— AIM OF THE TASK —
Write every line of the material again exactly, with no pictures in the copy.

— AVAILABLE RECORDS —
━━━━━━━━━━━━━━━━━━━━━━━━━━━━━━
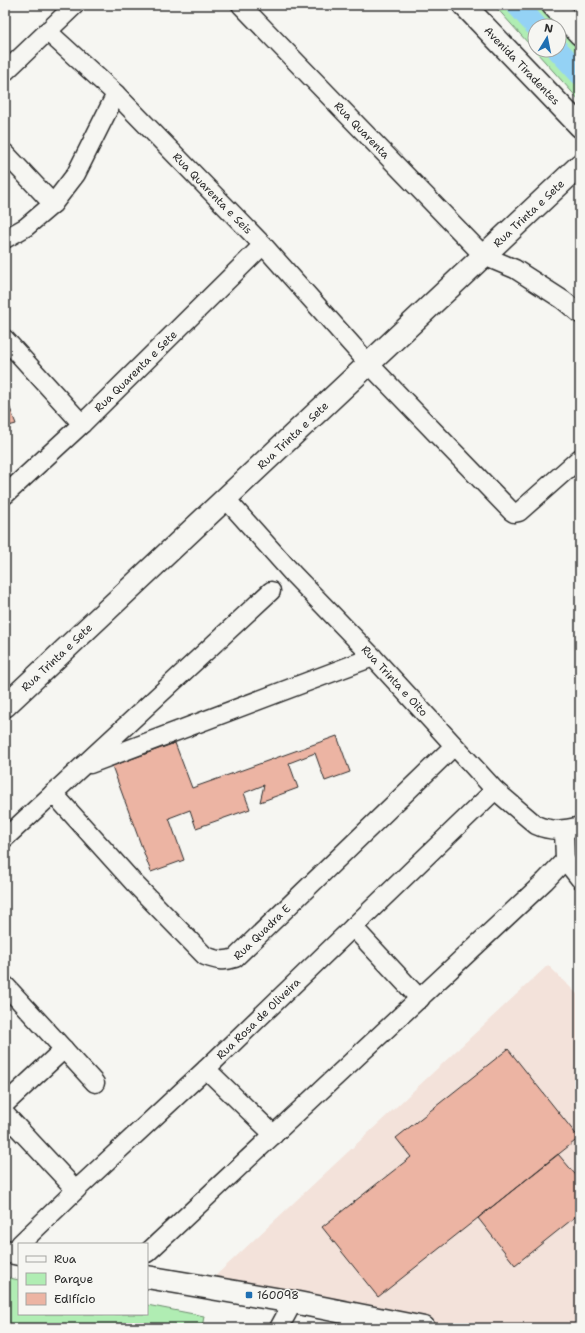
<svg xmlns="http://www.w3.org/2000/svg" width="585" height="1333" font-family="'Shantell Sans',sans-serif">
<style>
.built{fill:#f3e2da}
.green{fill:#b0edb3;stroke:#6e8c6f;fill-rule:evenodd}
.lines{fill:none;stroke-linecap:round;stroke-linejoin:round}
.canal{stroke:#94d2f5;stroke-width:22}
.building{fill:#ecb4a3;stroke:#2b2b2b}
.street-casing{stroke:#2b2b2b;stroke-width:21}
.secondary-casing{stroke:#2b2b2b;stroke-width:25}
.street{stroke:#f6f6f2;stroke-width:18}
.secondary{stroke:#f6f6f2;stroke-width:22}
.poi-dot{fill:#1f6fb2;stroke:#f6f6f2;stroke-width:1.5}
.labels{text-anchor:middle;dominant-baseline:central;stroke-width:3;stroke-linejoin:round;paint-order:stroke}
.street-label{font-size:11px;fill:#2b2b2b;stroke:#f6f6f2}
.poi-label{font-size:11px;fill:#2b2b2b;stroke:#f6f6f2;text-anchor:start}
</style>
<rect width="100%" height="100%" fill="#f6f6f2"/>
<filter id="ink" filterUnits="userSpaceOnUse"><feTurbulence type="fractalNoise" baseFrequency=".025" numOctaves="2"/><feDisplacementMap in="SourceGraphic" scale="8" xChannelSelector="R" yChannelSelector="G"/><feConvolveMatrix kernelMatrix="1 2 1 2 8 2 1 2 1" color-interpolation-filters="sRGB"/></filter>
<g filter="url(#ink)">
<path class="built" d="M548,965l32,32v331h-123l-185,-38 -61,-10z"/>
<path class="green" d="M494,5h61l25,28v68zM535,26h24v24h-24z
M5,1277l14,3v34h128v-9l57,11 -2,12h-197z"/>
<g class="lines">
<path class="canal" d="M517,5l19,21
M558,50l22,24"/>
</g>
<path class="building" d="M5,395l11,29 -11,3z
M337,736l13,36 -25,9 -10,-28 -26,10 9,25 -38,14 4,-17 -20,8 6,16 -54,19 -6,-18 -21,8 15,42 -33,12 -39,-106 63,-23 17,45z
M508,1049l71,89 -201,159 -56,-70 89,-70 -15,-19z
M558,1154l22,26v33l-65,52 -37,-47z"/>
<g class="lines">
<defs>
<g id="street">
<path id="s1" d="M241,5l243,251 31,13 48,31 17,14"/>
<path id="s2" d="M47,31l69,63 147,151 106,119 142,147 3,2 5,-1 61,-54"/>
<path d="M5,72l70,-67"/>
<path d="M5,153l48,51"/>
<path d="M5,239l21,-12 27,-23 23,-30 40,-80"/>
<path d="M5,339l77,85"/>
<path id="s3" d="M5,495l77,-71 181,-179"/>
<path id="s4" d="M226,499l67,75 80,83 122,133 41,35c15,7 29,5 44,1"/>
<path d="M90,764l283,-107"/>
<path id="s5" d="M53,793l81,90 71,73c11,4 18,6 30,2l219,-212"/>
<path d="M5,838l266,-247"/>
<path d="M565,860l15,19"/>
<path d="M353,927l67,72"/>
<path d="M5,985l90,98"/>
<path d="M206,1069l68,66"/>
<path d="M5,1104l59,-55"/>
<path d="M5,1114l71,76"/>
<path id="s6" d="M20,1244l56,-54 130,-121 289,-279"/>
<path d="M147,1253l398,-372 20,-21 -1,-30"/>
<path d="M279,1328l14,-26"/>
</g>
<g id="secondary">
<path id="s7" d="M464,5l116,121"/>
<path d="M553,5l27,29"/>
<path id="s8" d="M5,706l575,-541"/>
<path d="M5,1251l14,3"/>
<path d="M147,1277l146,25 131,26"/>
</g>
</defs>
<use href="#street" class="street-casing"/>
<use href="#secondary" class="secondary-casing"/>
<use href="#street" class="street"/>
<use href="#secondary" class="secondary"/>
</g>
</g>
<rect class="poi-dot" x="245" y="1291" width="8" height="8" rx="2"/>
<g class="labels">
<g class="street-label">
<text stroke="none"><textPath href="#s7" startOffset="84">Avenida Tiradentes</textPath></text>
<text stroke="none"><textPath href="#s1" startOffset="174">Rua Quarenta</textPath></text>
<text stroke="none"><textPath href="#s2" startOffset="232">Rua Quarenta e Seis</textPath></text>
<text stroke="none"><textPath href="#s8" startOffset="719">Rua Trinta e Sete</textPath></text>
<text stroke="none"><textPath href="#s3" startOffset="180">Rua Quarenta e Sete</textPath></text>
<text stroke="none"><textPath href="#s8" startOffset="395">Rua Trinta e Sete</textPath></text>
<text stroke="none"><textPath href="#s8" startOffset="71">Rua Trinta e Sete</textPath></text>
<text stroke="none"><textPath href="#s4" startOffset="248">Rua Trinta e Oito</textPath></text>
<text stroke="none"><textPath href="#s5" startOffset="291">Rua Quadra E</textPath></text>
<text stroke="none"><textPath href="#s6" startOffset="328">Rua Rosa de Oliveira</textPath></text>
</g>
<g class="poi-label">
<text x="257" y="1295">160098</text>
</g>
</g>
<rect width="585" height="1333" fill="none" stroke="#f6f6f2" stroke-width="20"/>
<rect x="10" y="10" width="565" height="1313" fill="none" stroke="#2b2b2b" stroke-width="1.5" filter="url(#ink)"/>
<rect x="18" y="1243" width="130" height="72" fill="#f6f6f2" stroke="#a5a5a2"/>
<rect x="26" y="1256" width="20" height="6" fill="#f6f6f2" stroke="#a5a5a2"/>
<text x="54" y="1263" font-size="12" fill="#2b2b2b">Rua</text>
<rect x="26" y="1273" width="20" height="12" fill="#b0edb3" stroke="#a5a5a2"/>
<text x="54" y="1283" font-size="12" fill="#2b2b2b">Parque</text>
<rect x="26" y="1293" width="20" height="12" fill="#ecb4a3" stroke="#a5a5a2"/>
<text x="54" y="1303" font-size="12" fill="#2b2b2b">Edifício</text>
<g transform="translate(547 38) rotate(10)"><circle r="19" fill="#f6f6f2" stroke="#a5a5a2"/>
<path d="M0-3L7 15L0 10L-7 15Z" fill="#1f6fb2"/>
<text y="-6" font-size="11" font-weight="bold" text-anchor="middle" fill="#2b2b2b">N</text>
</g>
</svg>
━━━━━━━━━━━━━━━━━━━━━━━━━━━━━━
— EXERCISE RESPONSE —
<svg xmlns="http://www.w3.org/2000/svg" width="585" height="1333" font-family="'Shantell Sans',sans-serif">
<style>
.built{fill:#f3e2da}
.green{fill:#b0edb3;stroke:#6e8c6f;fill-rule:evenodd}
.lines{fill:none;stroke-linecap:round;stroke-linejoin:round}
.canal{stroke:#94d2f5;stroke-width:22}
.building{fill:#ecb4a3;stroke:#2b2b2b}
.street-casing{stroke:#2b2b2b;stroke-width:21}
.secondary-casing{stroke:#2b2b2b;stroke-width:25}
.street{stroke:#f6f6f2;stroke-width:18}
.secondary{stroke:#f6f6f2;stroke-width:22}
.poi-dot{fill:#1f6fb2;stroke:#f6f6f2;stroke-width:1.5}
.labels{text-anchor:middle;dominant-baseline:central;stroke-width:3;stroke-linejoin:round;paint-order:stroke}
.street-label{font-size:11px;fill:#2b2b2b;stroke:#f6f6f2}
.poi-label{font-size:11px;fill:#2b2b2b;stroke:#f6f6f2;text-anchor:start}
</style>
<rect width="100%" height="100%" fill="#f6f6f2"/>
<filter id="ink" filterUnits="userSpaceOnUse"><feTurbulence type="fractalNoise" baseFrequency=".025" numOctaves="2"/><feDisplacementMap in="SourceGraphic" scale="8" xChannelSelector="R" yChannelSelector="G"/><feConvolveMatrix kernelMatrix="1 2 1 2 8 2 1 2 1" color-interpolation-filters="sRGB"/></filter>
<g filter="url(#ink)">
<path class="built" d="M548,965l32,32v331h-123l-185,-38 -61,-10z"/>
<path class="green" d="M494,5h61l25,28v68zM535,26h24v24h-24z
M5,1277l14,3v34h128v-9l57,11 -2,12h-197z"/>
<g class="lines">
<path class="canal" d="M517,5l19,21
M558,50l22,24"/>
</g>
<path class="building" d="M5,395l11,29 -11,3z
M337,736l13,36 -25,9 -10,-28 -26,10 9,25 -38,14 4,-17 -20,8 6,16 -54,19 -6,-18 -21,8 15,42 -33,12 -39,-106 63,-23 17,45z
M508,1049l71,89 -201,159 -56,-70 89,-70 -15,-19z
M558,1154l22,26v33l-65,52 -37,-47z"/>
<g class="lines">
<defs>
<g id="street">
<path id="s1" d="M241,5l243,251 31,13 48,31 17,14"/>
<path id="s2" d="M47,31l69,63 147,151 106,119 142,147 3,2 5,-1 61,-54"/>
<path d="M5,72l70,-67"/>
<path d="M5,153l48,51"/>
<path d="M5,239l21,-12 27,-23 23,-30 40,-80"/>
<path d="M5,339l77,85"/>
<path id="s3" d="M5,495l77,-71 181,-179"/>
<path id="s4" d="M226,499l67,75 80,83 122,133 41,35c15,7 29,5 44,1"/>
<path d="M90,764l283,-107"/>
<path id="s5" d="M53,793l81,90 71,73c11,4 18,6 30,2l219,-212"/>
<path d="M5,838l266,-247"/>
<path d="M565,860l15,19"/>
<path d="M353,927l67,72"/>
<path d="M5,985l90,98"/>
<path d="M206,1069l68,66"/>
<path d="M5,1104l59,-55"/>
<path d="M5,1114l71,76"/>
<path id="s6" d="M20,1244l56,-54 130,-121 289,-279"/>
<path d="M147,1253l398,-372 20,-21 -1,-30"/>
<path d="M279,1328l14,-26"/>
</g>
<g id="secondary">
<path id="s7" d="M464,5l116,121"/>
<path d="M553,5l27,29"/>
<path id="s8" d="M5,706l575,-541"/>
<path d="M5,1251l14,3"/>
<path d="M147,1277l146,25 131,26"/>
</g>
</defs>
<use href="#street" class="street-casing"/>
<use href="#secondary" class="secondary-casing"/>
<use href="#street" class="street"/>
<use href="#secondary" class="secondary"/>
</g>
</g>
<rect class="poi-dot" x="245" y="1291" width="8" height="8" rx="2"/>
<g class="labels">
<g class="street-label">
<text stroke="none"><textPath href="#s7" startOffset="84">Avenida Tiradentes</textPath></text>
<text stroke="none"><textPath href="#s1" startOffset="174">Rua Quarenta</textPath></text>
<text stroke="none"><textPath href="#s2" startOffset="232">Rua Quarenta e Seis</textPath></text>
<text stroke="none"><textPath href="#s8" startOffset="719">Rua Trinta e Sete</textPath></text>
<text stroke="none"><textPath href="#s3" startOffset="180">Rua Quarenta e Sete</textPath></text>
<text stroke="none"><textPath href="#s8" startOffset="395">Rua Trinta e Sete</textPath></text>
<text stroke="none"><textPath href="#s8" startOffset="71">Rua Trinta e Sete</textPath></text>
<text stroke="none"><textPath href="#s4" startOffset="248">Rua Trinta e Oito</textPath></text>
<text stroke="none"><textPath href="#s5" startOffset="291">Rua Quadra E</textPath></text>
<text stroke="none"><textPath href="#s6" startOffset="328">Rua Rosa de Oliveira</textPath></text>
</g>
<g class="poi-label">
<text x="257" y="1295">160098</text>
</g>
</g>
<rect width="585" height="1333" fill="none" stroke="#f6f6f2" stroke-width="20"/>
<rect x="10" y="10" width="565" height="1313" fill="none" stroke="#2b2b2b" stroke-width="1.5" filter="url(#ink)"/>
<rect x="18" y="1243" width="130" height="72" fill="#f6f6f2" stroke="#a5a5a2"/>
<rect x="26" y="1256" width="20" height="6" fill="#f6f6f2" stroke="#a5a5a2"/>
<text x="54" y="1263" font-size="12" fill="#2b2b2b">Rua</text>
<rect x="26" y="1273" width="20" height="12" fill="#b0edb3" stroke="#a5a5a2"/>
<text x="54" y="1283" font-size="12" fill="#2b2b2b">Parque</text>
<rect x="26" y="1293" width="20" height="12" fill="#ecb4a3" stroke="#a5a5a2"/>
<text x="54" y="1303" font-size="12" fill="#2b2b2b">Edifício</text>
<g transform="translate(547 38) rotate(10)"><circle r="19" fill="#f6f6f2" stroke="#a5a5a2"/>
<path d="M0-3L7 15L0 10L-7 15Z" fill="#1f6fb2"/>
<text y="-6" font-size="11" font-weight="bold" text-anchor="middle" fill="#2b2b2b">N</text>
</g>
</svg>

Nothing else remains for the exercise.